Du point de vue des transports, donc, la LGV pourrait ne faire que des heureux. Mais le train ne sert pas qu’à se déplacer : c’est un des outils privilégiés de l’aménagement du territoire. Créer de nouvelles gares, c’est connecter des territoires, créer des centralités sur lesquelles viennent naturellement se greffer des activités et des logements. Sur ce point, les élus régionaux sont moins à l’aise. Si le conseiller régional chargé des transports, Gérard Piel, est présent aux réunions d’orientation, son collègue chargé de l’aménagement du territoire, Christophe Castaner, n’y met pas les pieds. Par ailleurs, la commission particulière est déjà avertie que les grands élus sont d’accord pour que chacun s’exprime chez soi et n’aille pas déterrer la hache de guerre chez le voisin. Difficile dans ces conditions d’imaginer un débat régional à la hauteur des enjeux : le mitage des paysages, le « nappage pavillonnaire », la disparition des terres agricoles, la mono-activité touristique, la spéculation foncière, etc.

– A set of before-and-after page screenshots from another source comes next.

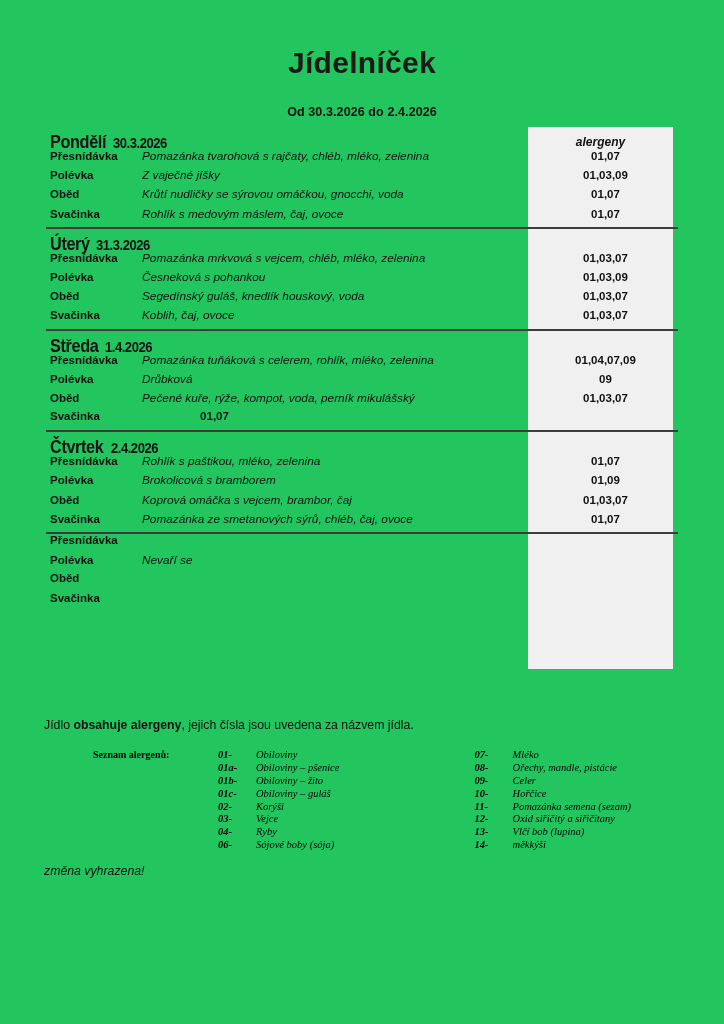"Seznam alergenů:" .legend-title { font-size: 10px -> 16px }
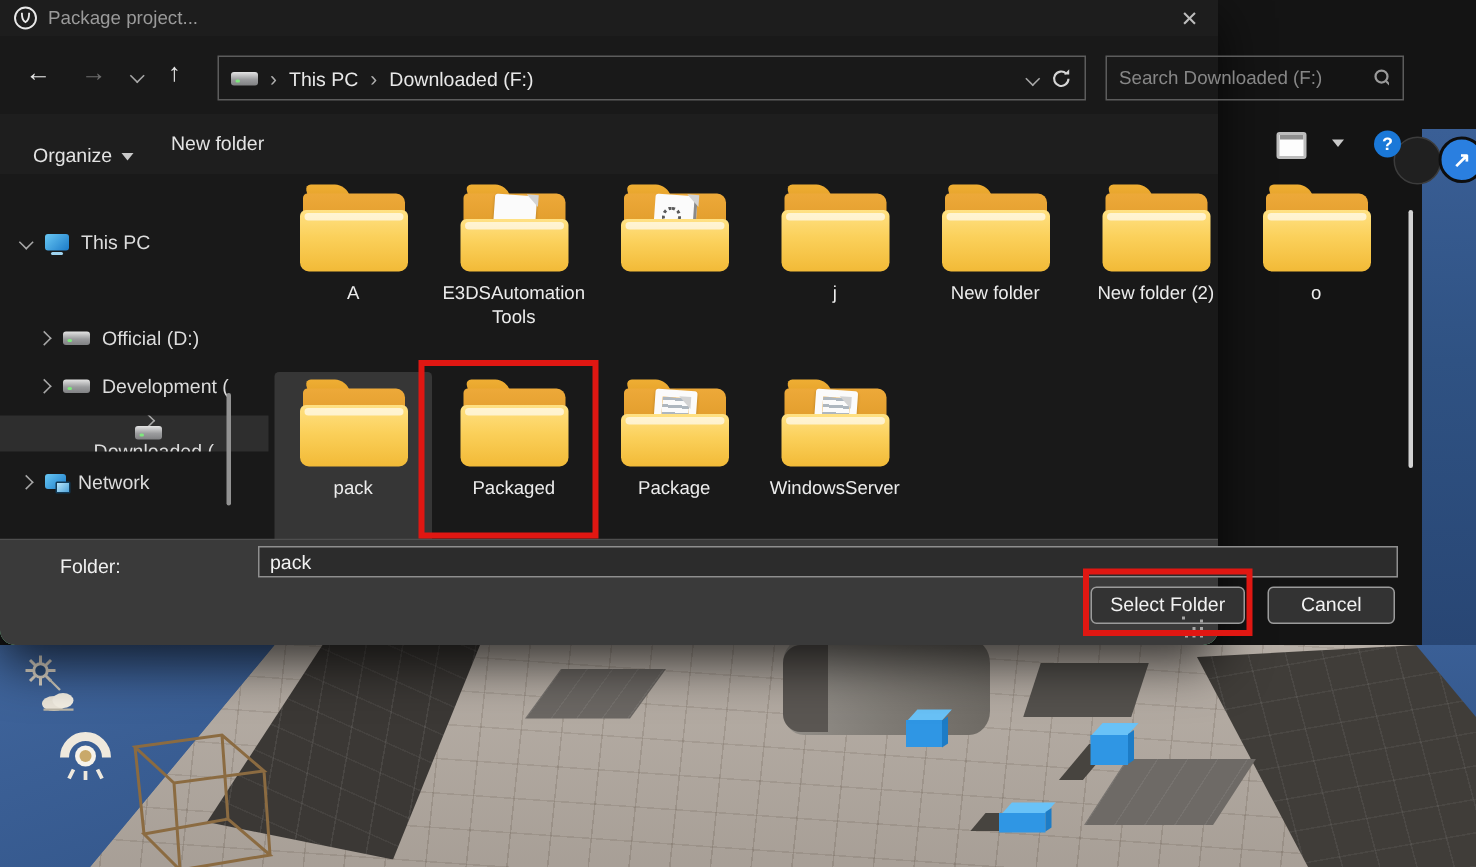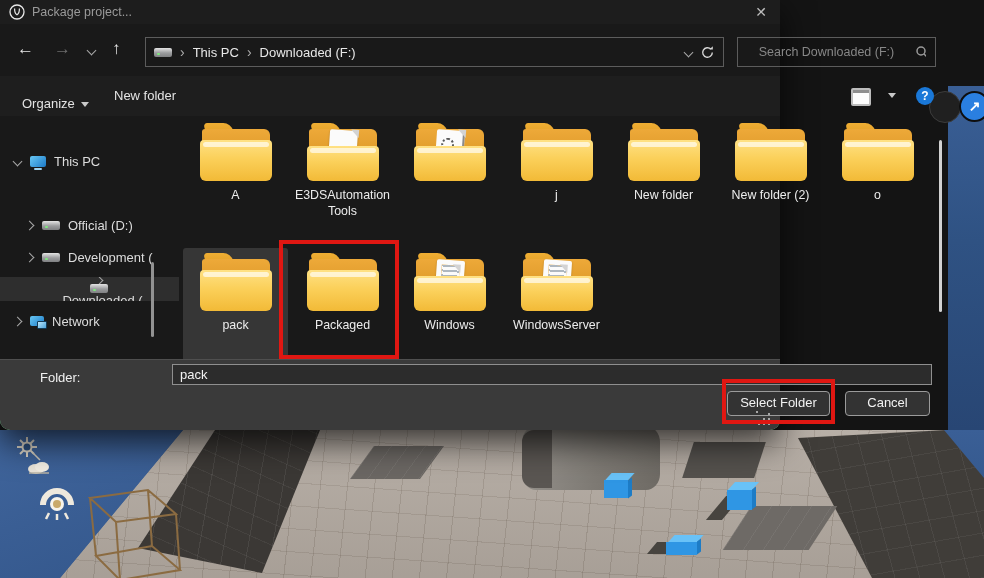"Package project..." .dlg { padding-left: none -> 32px }
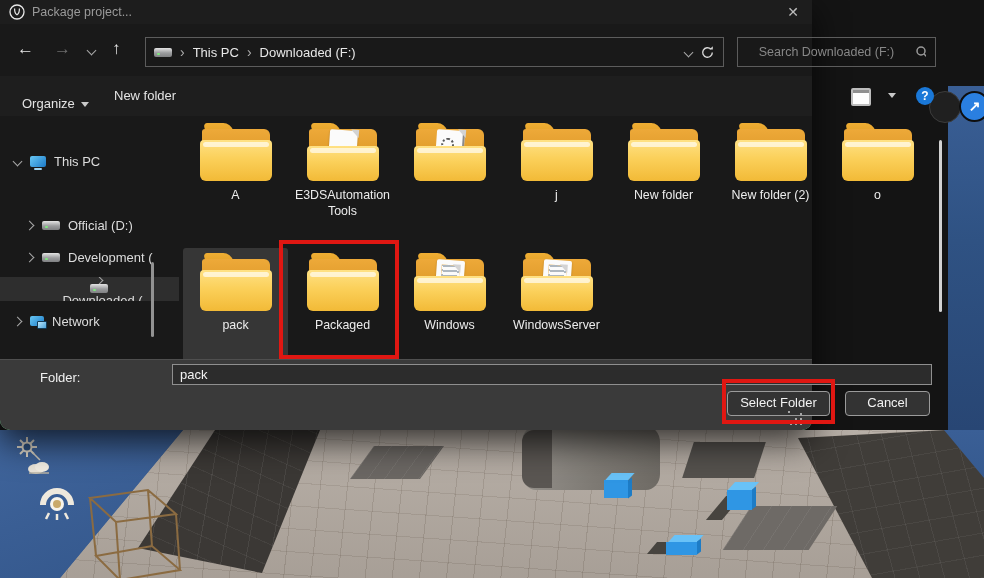"Search Downloaded (F:)" .srch input { text-align: center -> none }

RFF, le maître d’ouvrage, se plaint lui-même de ne pas voir émerger de projet de territoire autour de la LGV. Et semble vouloir rompre avec la négociation au coup par coup avec chaque élu dans son coin. Ainsi le responsable des études LGV de conclure le document de synthèse présenté aux acteurs : « s’il nous semble qu’une LGV PACA grande vitesse et grande capacité trouve toute sa justification (…), ce n’est pas tant comme le résultat d’une démonstration, mais plutôt comme une impression d’ensemble, comme une impossibilité (la nôtre) de trouver mieux. » Une forme d’invitation au débat…

Etienne Ballan

(1) Conseil Régional PACA, conseils généraux du Var, des Bouches du Rhône et des Alpes Maritimes, communauté urbaine de Marseille, communautés d’agglomération de Toulon et de Nice. Le préfet n’a pas souhaité que la communauté du pays d’Aix soit représentée.